Input data ▸
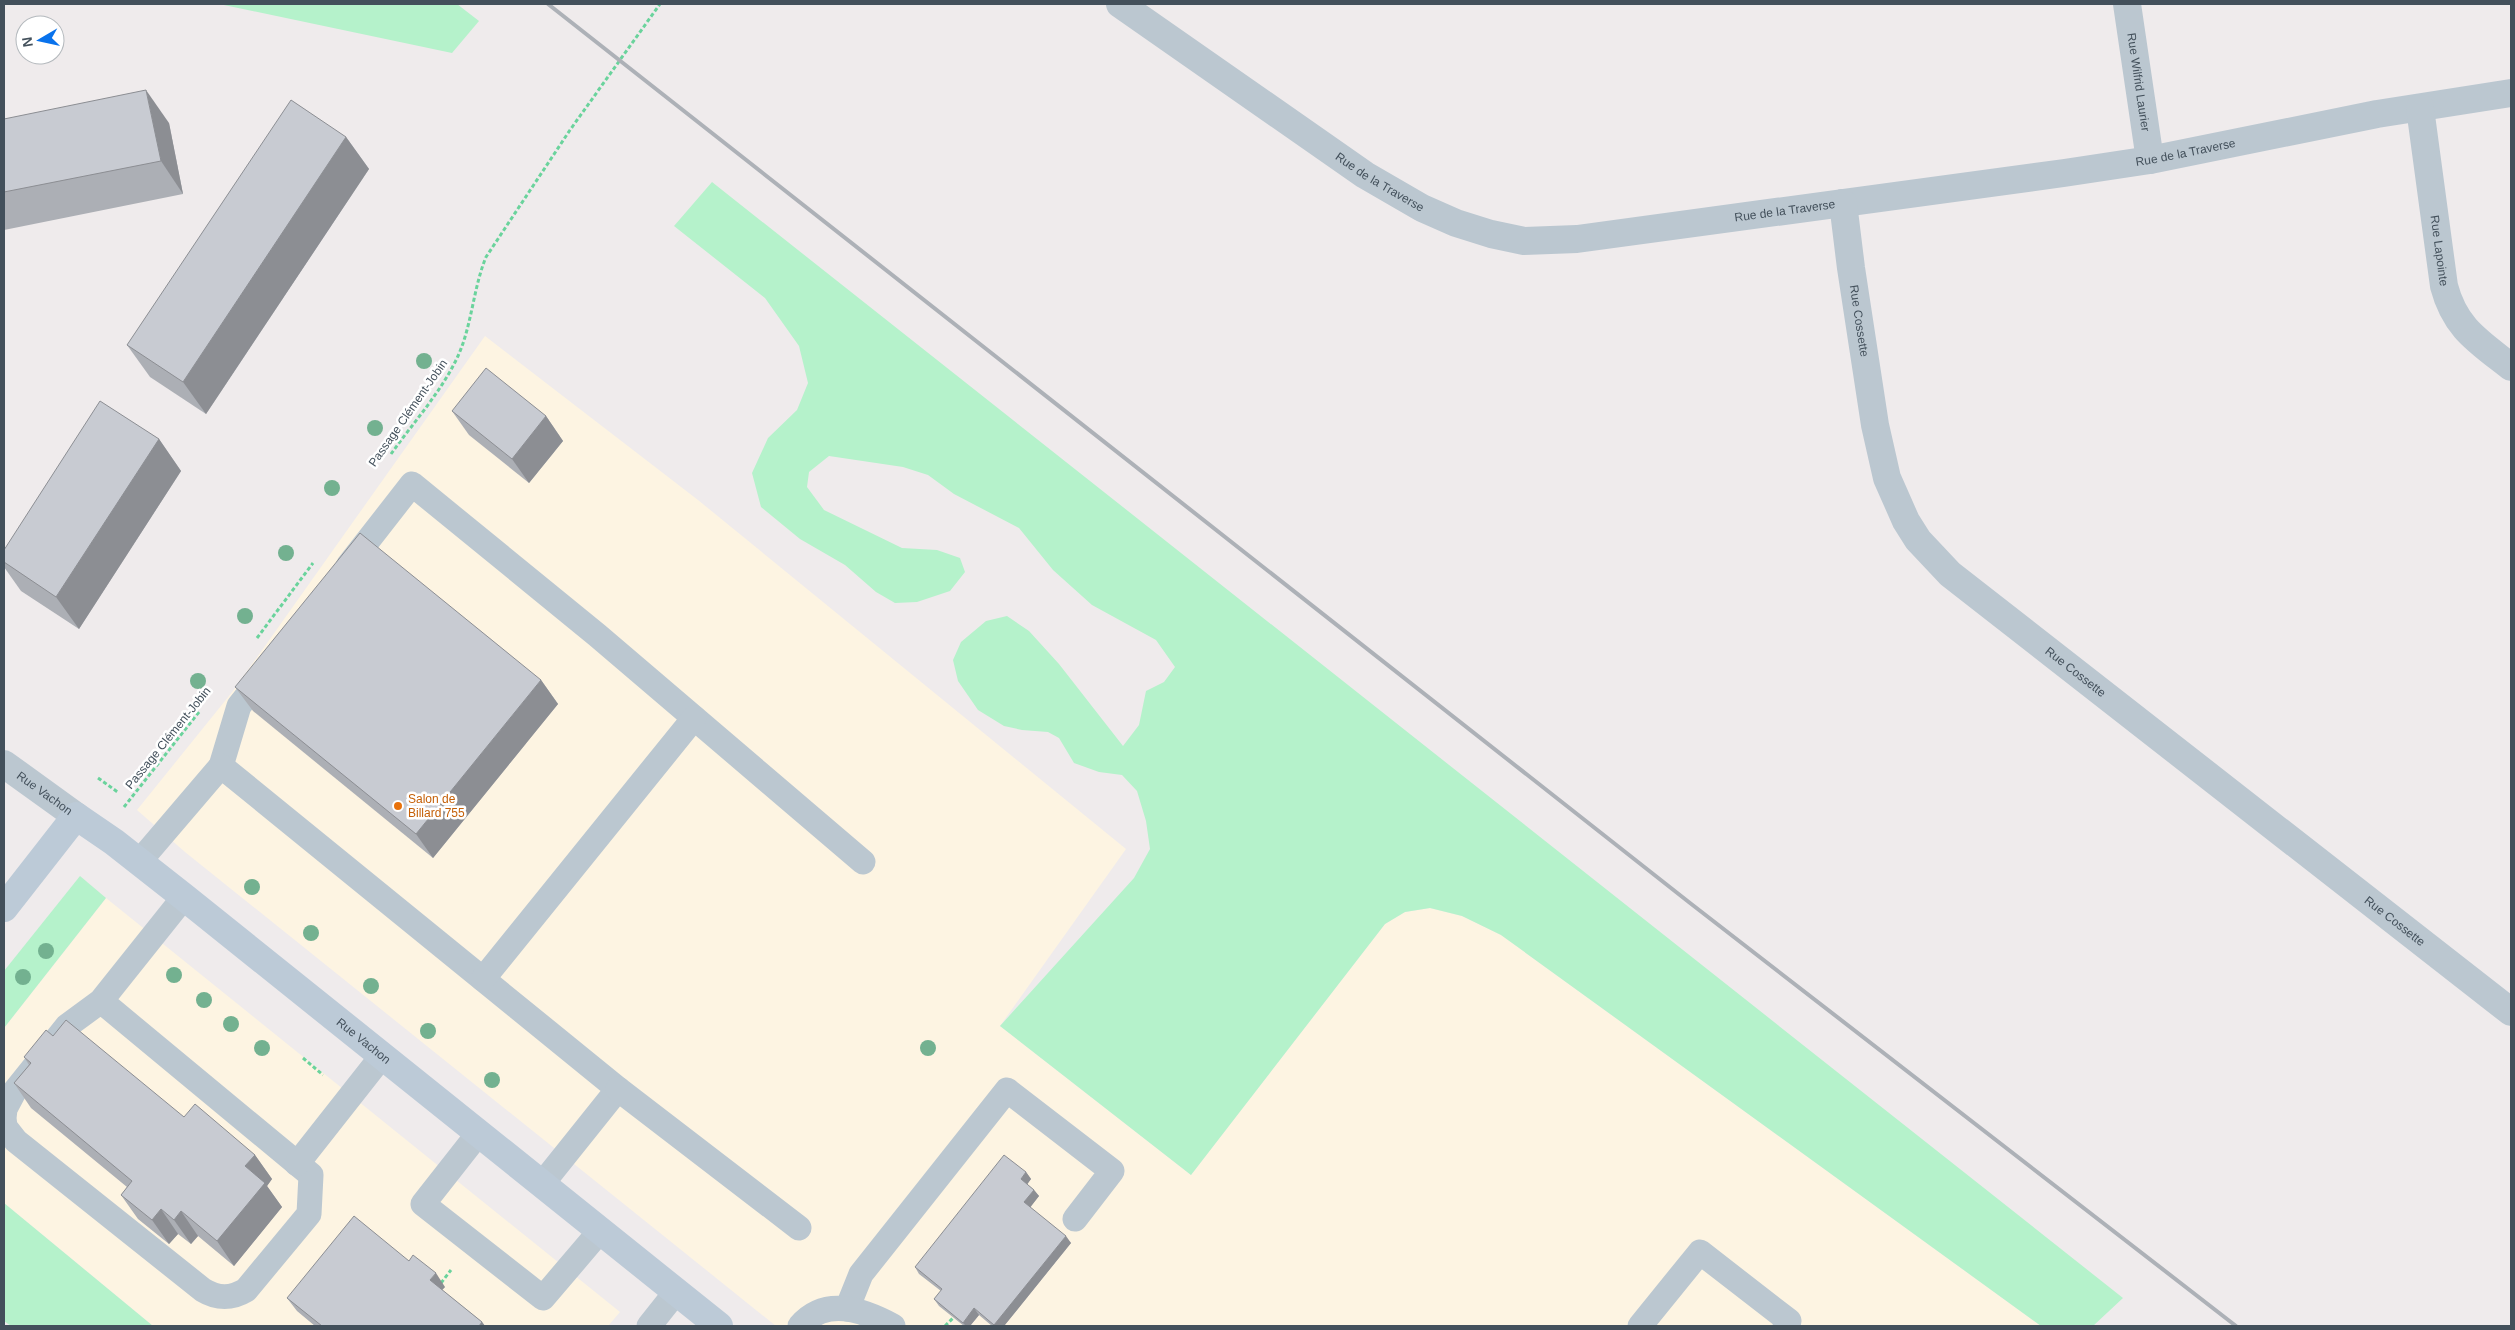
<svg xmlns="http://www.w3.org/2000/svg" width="2515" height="1330" viewBox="0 0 2515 1330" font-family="Arial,sans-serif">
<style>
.commercial{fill:#fdf4e2}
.green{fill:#b5f2cb}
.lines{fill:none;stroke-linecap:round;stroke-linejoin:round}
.path{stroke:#6ad39c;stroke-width:3;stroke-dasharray:4 2.5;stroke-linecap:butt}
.lane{stroke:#bbc7d0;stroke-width:25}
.street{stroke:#bbc7d0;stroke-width:28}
.secondary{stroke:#bccad7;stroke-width:28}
.rail{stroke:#adb1b7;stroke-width:4}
.tree{fill:#73b190}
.wall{fill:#acafb5}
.shaded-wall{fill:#8c8e93}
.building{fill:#c8cbd2;stroke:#8c8e93}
.food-dot{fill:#e8710a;stroke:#fff;stroke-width:2}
.labels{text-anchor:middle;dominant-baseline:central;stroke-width:5;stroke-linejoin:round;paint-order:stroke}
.street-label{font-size:12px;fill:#43505b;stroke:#fff}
.food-label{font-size:12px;fill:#c56008;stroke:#fff;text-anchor:start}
</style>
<rect width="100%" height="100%" fill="#efebec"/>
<!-- commercial -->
<g class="commercial">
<path d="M485,336L698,500L1126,849L1000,1026L1191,1175L1385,924L1405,912L1430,908L1462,916L1501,935L2041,1326H776L185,852L137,810L233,691Z"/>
<path d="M106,898L620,1312L608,1326H153L4,1203V1028Z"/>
</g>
<!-- green -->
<g class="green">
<path d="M219,4H457L479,21L452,53Z"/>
<path d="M712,182L2123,1298L2093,1326H2041L1501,935L1462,916L1430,908L1405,912L1385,924L1191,1175L1000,1026L1134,878L1150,849L1146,821L1137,791L1122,775L1099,772L1074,763L1059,738L1048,732L1022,730L1004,726L978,710L958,681L953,660L961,642L986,621L1007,616L1029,631L1059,664L1123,746L1139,725L1146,691L1164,682L1175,667L1156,640L1092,605L1053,570L1019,528L954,494L928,475L903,467L829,456L809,472L807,487L824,510L902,548L937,550L960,558L965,572L950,591L917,602L895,603L876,592L845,565L800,539L761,507L752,473L768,438L797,410L808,383L799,346L765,298L674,226Z"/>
<path d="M80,876L106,898L4,1028V971Z"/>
<path d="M4,1203L153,1326H11L4,1321Z"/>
</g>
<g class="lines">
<!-- path -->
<g class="path">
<path d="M391,454C413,423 442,391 458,356C472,325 473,289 486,257L570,130L660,4"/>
<path d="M257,638L313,563"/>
<path d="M98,778L119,793"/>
<path d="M124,807L199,712"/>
<path d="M303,1058L323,1075"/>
<path d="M441,1283L451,1270"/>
<path d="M945,1326L953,1318"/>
</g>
<!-- lane -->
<g class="lane">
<path d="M348,566L412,484L597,635L863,862"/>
<path d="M221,766L239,706L265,673"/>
<path d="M139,862L221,766L618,1089L542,1184"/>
<path d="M483,979L694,718"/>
<path d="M101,1001L311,1175L309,1214L246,1290C231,1299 218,1299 203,1290L16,1141L5,1127L4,1118L5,1109L14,1092L67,1026L101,1001L184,897"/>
<path d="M618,1089L799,1228"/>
<path d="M478,1134L423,1204L543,1298L600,1231"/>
<path d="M297,1164L382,1056"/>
<path d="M847,1309L861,1274L1007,1090L1112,1171L1075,1219"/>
<path d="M649,1326L676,1292"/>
<path d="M800,1326C826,1296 863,1310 893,1326"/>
<path d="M1640,1326L1700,1252L1789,1321L1785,1326"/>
</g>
<!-- street -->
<g class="street">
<path id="s1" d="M1120,4L1365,175L1422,208L1456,223L1491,234L1524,241L1577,239L2064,173L2150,160L2377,114L2511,93"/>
<path id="s2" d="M2127,4L2150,160"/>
<path id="s3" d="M2420,108L2444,286C2455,328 2478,341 2511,367"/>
<path id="s4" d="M1843,203L1851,268L1875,425L1887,478L1906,521L1918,540L1950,574L2511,1012"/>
<path id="s5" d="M4,764L76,816"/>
</g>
<!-- secondary -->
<path class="secondary" id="s6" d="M4,908L76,816L114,842L184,897L719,1326"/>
<!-- rail -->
<path class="rail" d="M548,4L1690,903L2236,1326"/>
</g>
<!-- trees -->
<g class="tree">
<circle cx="424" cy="361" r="8"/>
<circle cx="375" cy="428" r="8"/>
<circle cx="332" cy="488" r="8"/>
<circle cx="286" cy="553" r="8"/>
<circle cx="245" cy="616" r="8"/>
<circle cx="198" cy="681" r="8"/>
<circle cx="252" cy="887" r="8"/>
<circle cx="311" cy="933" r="8"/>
<circle cx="46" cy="951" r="8"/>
<circle cx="174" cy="975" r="8"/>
<circle cx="23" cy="977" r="8"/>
<circle cx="371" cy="986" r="8"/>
<circle cx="204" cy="1000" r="8"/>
<circle cx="231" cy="1024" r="8"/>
<circle cx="428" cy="1031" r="8"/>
<circle cx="262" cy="1048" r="8"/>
<circle cx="928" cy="1048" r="8"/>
<circle cx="492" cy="1080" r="8"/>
</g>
<!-- wall -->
<g class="wall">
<path d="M4,119L169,123L183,194L4,230Z"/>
<path d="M346,137L369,169L206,414L150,377L127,345Z"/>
<path d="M452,411L546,416L563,441L529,483L469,435Z"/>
<path d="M159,439L181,471L79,629L21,591L4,567V550Z"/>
<path d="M541,680L558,704L433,858L253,711L235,687Z"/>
<path d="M53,1036L184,1117L255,1155L272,1179L267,1186L282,1207L234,1266L198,1236L191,1244L178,1234L169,1244L138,1219L121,1195L127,1187L31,1108L14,1083L29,1065L24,1057Z"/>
<path d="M1026,1172L1031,1179L1027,1184L1034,1190L1039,1196L1030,1207L1071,1243L1004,1326H992L979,1315L970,1326H964L939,1306L934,1299L941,1291L919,1274L915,1267Z"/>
<path d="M445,1287L442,1290L482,1322L485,1326H315L297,1311L287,1298Z"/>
</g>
<!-- shaded-wall -->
<g class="shaded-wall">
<path d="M146,90L169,123L183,194L161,161Z"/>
<path d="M346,137L369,169L206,414L183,382Z"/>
<path d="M546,416L563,441L529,483L512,459Z"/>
<path d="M159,439L181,471L79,629L56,597Z"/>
<path d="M541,680L558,704L433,858L416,834Z"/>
<path d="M255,1155L272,1179L267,1186L282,1207L234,1266L217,1241L245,1166Z"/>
<path d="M1026,1172L1031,1179L1026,1186L1021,1179Z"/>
<path d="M1034,1190L1039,1196L1029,1209L1024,1202Z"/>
<path d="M161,1209L178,1234L169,1244L152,1220Z"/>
<path d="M181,1211L198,1236L191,1244L174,1220Z"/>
<path d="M1066,1236L1071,1243L1004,1326H995L994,1325Z"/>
<path d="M436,1273L445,1287L439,1293L430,1280Z"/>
<path d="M974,1308L979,1315L970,1326H966L963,1323Z"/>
<path d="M482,1322L485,1326H479Z"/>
</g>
<!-- building -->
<g class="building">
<path d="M146,90L161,161L4,192V119Z"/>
<path d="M291,100L346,137L183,382L127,345Z"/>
<path d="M486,368L546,416L512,459L452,411Z"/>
<path d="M100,401L159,439L56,597L4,562V550Z"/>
<path d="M360,533L541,680L416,834L235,687Z"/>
<path d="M66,1020L184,1117L195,1104L255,1155L245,1166L265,1183L217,1241L181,1211L174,1220L161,1209L152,1220L121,1195L132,1181L14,1083L31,1063L24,1057L46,1030L53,1036Z"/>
<path d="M1004,1155L1026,1172L1021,1179L1034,1190L1024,1202L1066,1236L994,1325L974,1308L963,1323L934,1299L942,1289L915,1267Z"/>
<path d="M354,1216L409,1261L413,1255L436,1273L430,1280L482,1322L479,1326H322L287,1298Z"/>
</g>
<!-- markers -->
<circle class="food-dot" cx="398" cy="806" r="5"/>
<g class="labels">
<!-- street labels -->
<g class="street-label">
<text stroke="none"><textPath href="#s2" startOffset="79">Rue Wilfrid Laurier</textPath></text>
<text stroke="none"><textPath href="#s1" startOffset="1140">Rue de la Traverse</textPath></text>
<text stroke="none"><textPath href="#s1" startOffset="315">Rue de la Traverse</textPath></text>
<text stroke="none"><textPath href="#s1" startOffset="735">Rue de la Traverse</textPath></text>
<text stroke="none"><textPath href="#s3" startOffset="144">Rue Lapointe</textPath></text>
<text stroke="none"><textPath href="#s4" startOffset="119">Rue Cossette</textPath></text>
<text transform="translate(408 413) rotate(-55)">Passage Clément-Jobin</text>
<text stroke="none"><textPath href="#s4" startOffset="554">Rue Cossette</textPath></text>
<text transform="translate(168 738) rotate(-51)">Passage Clément-Jobin</text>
<text stroke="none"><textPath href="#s5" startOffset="50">Rue Vachon</textPath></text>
<text stroke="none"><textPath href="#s4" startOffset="959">Rue Cossette</textPath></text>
<text stroke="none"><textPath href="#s6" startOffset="482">Rue Vachon</textPath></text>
</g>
<!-- food labels -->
<g class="food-label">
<text x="408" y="799">Salon de<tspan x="408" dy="14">Billard 755</tspan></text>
</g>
</g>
<!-- border -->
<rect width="2515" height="1330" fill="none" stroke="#43505b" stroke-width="10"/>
<!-- north arrow -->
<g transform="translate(40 40) rotate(261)"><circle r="24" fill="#ffffff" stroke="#b4b9bd"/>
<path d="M0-4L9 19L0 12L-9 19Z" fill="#0972ec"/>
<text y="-8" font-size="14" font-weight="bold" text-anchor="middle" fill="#43505b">N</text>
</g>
</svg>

Work task ▸
Could you work out how many lines of the data above contain the word "linecap"? Give only the number.

Solution for this exercise ▸
2